07-08-2006, 05:26 PM #1
- Join Date
- Jun 2006
questions for firefighters.........
After taking a lot of time thinking and talking to the wife, I have decided to make a career change into fire from my M-F executive job(make great money), and know I'll be happy when my goal is met. I wanted to know what was the biggest obstacle or hurddle you faced after being fully hired(family,wife, emotionally, etc...)? Thanks!
07-08-2006, 09:17 PM #2
In the same boat
I made that same decision a few years ago and just landed my first career FF position. I am looking forward to my new career but have yet to see how it will affect my family life. I'll be on a 24/72 shift so I am not expecting too much difficulty. Good luck in your search.
07-08-2006, 11:03 PM #3
just out of curiosity, have you already been hired by a full time career department? One of the hardest things I have seen and heard from people is not how difficult the job is, but rather how time consuming it can be to actually get hired (testing everywhere, jumping through all the hoops to get hired, and eventually getting the offer).

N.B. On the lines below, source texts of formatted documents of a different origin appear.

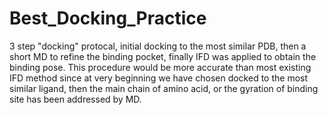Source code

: # Best_Docking_Practice
3 step "docking" protocal, initial docking to the most similar PDB, then a short MD to refine the binding pocket, finally IFD was applied to obtain the binding pose. This procedure would be more accurate than most existing IFD method since at very beginning we have chosen docked to the most similar ligand, then the main chain of amino acid, or the gyration of binding site has been addressed by MD.
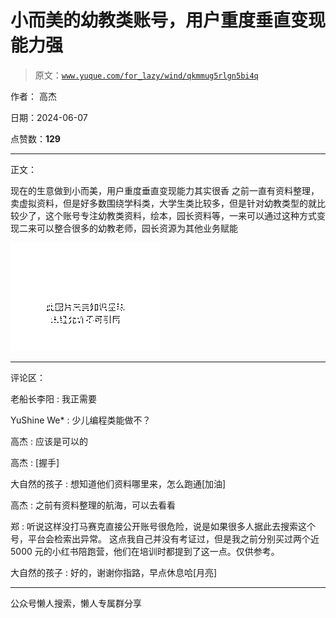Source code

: # 小而美的幼教类账号，用户重度垂直变现能力强

> 原文：[`www.yuque.com/for_lazy/wind/qkmmug5rlgn5bi4q`](https://www.yuque.com/for_lazy/wind/qkmmug5rlgn5bi4q)

作者： 高杰

日期：2024-06-07

点赞数：**129**

* * *

正文：

现在的生意做到小而美，用户重度垂直变现能力其实很香
之前一直有资料整理，卖虚拟资料，但是好多数围绕学科类，大学生类比较多，但是针对幼教类型的就比较少了，这个账号专注幼教类资料，绘本，园长资料等，一来可以通过这种方式变现二来可以整合很多的幼教老师，园长资源为其他业务赋能

![](img/af41e767173e46104e15f29fe6c93e36.png)

* * *

评论区：

老船长李阳 : 我正需要

YuShine We* : 少儿编程类能做不？

高杰 : 应该是可以的

高杰 : [握手]

大自然的孩子 : 想知道他们资料哪里来，怎么跑通[加油]

高杰 : 之前有资料整理的航海，可以去看看

郑 : 听说这样没打马赛克直接公开账号很危险，说是如果很多人据此去搜索这个号，平台会检索出异常。
这点我自己并没有考证过，但是我之前分别买过两个近 5000 元的小红书陪跑营，他们在培训时都提到了这一点。仅供参考。

大自然的孩子 : 好的，谢谢你指路，早点休息哈[月亮]

* * *

公众号懒人搜索，懒人专属群分享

more than that, I would say having the family adjust to the new pay scale (especially if there is a signicant decrease in your income), as well as an increased time away from your family, particularly the overnights, weekends and holidays.If my basic HazMat training has taught me nothing else, it's that if you see a glowing green monkey running away from something, follow that monkey!
07-11-2006, 03:27 PM #4
I made the leap.
There are several big steps you'll have to make to transition from a career in the business world to a career in the fire service.
First, you have to make the committment to get hired. As others have said, that can be a full-time job in itself, with all the testing, interviews, CPATs, psych exams, etc that you have to do.
You have to decide, do you want a fire only job or fire/ems. Where you want to work may decide that for you. If your dream department does EMS, guess what you'll be doing?
If EMS is in your future, it will pay for you to start your training now, before you quit your office job. Get your EMT, work part-time on the weekends for a local ambulance service to get some experience. That will prepare you for what you'll face in your new career and help you decide if this really is what you want to do.
It will also help you decide if you want to try becoming a paramedic. In some cities, your medic cert will put you at the head of the hiring line. But medic school is another big committment that will eat away at your family time. Expect to spend 20 hours a week in class/labs/clinicals and an equal amount studying.
Your next big adjustment comes when you get hired. Likely you'll be shipped off to probie school somewhere for 2-3 months. Some places let you go home every night, others treat it like boot camp and you're there for the duration.
When you graduate and get that shiny new badge, get ready for the biggest transition of all. No more 9-5, M-F work week. It's a blessing and a curse at the same time. You have lots more time off, but regular holidays and weekends don't exist for you anymore. That's one of the biggest adjustments. Your wife is off on Saturdays and Sundays, and you're off Monday, Tuesday, Wednesday one week and Tuesday, Wednesday, Thursday the next. Plus, you'll be away from home at least two nights a week.
Be ready to miss the kids Little League games and recitals on the days you work and know that Christmas and Thanksgiving may have to switch dates and times on the years you work the holidays.
All that can put a big strain on a marriage. Be sure your wife is aware of the schedules. And when you do get hired, make an effort to have at least one day a week just for you two.
As others have mentioned, you will definitely have to get used to the cut in pay. Unless you're one of those guys who made a couple of million in the markets and can live off the interest alone, you're in for some big lifestyle changes. Be sure you can afford your current home and cars on $40K a year. You may have to downsize, or move to a more affordable neighborhood.
Of course, there's always overtime available to supplement your pay. But some departments limit the overtime that probies can make, others prohibit probies from taking extra shifts alltogether. Overtime also eats into family time and the lure of easy money can often put a big strain on a family unless they are willing to put up with it.
In short, taking up firefighting, like any other career change, is a big decision. It's one you need to discuss thoroughly with yourself and your family (kids included) so that everyone knows what to expect when you get hired.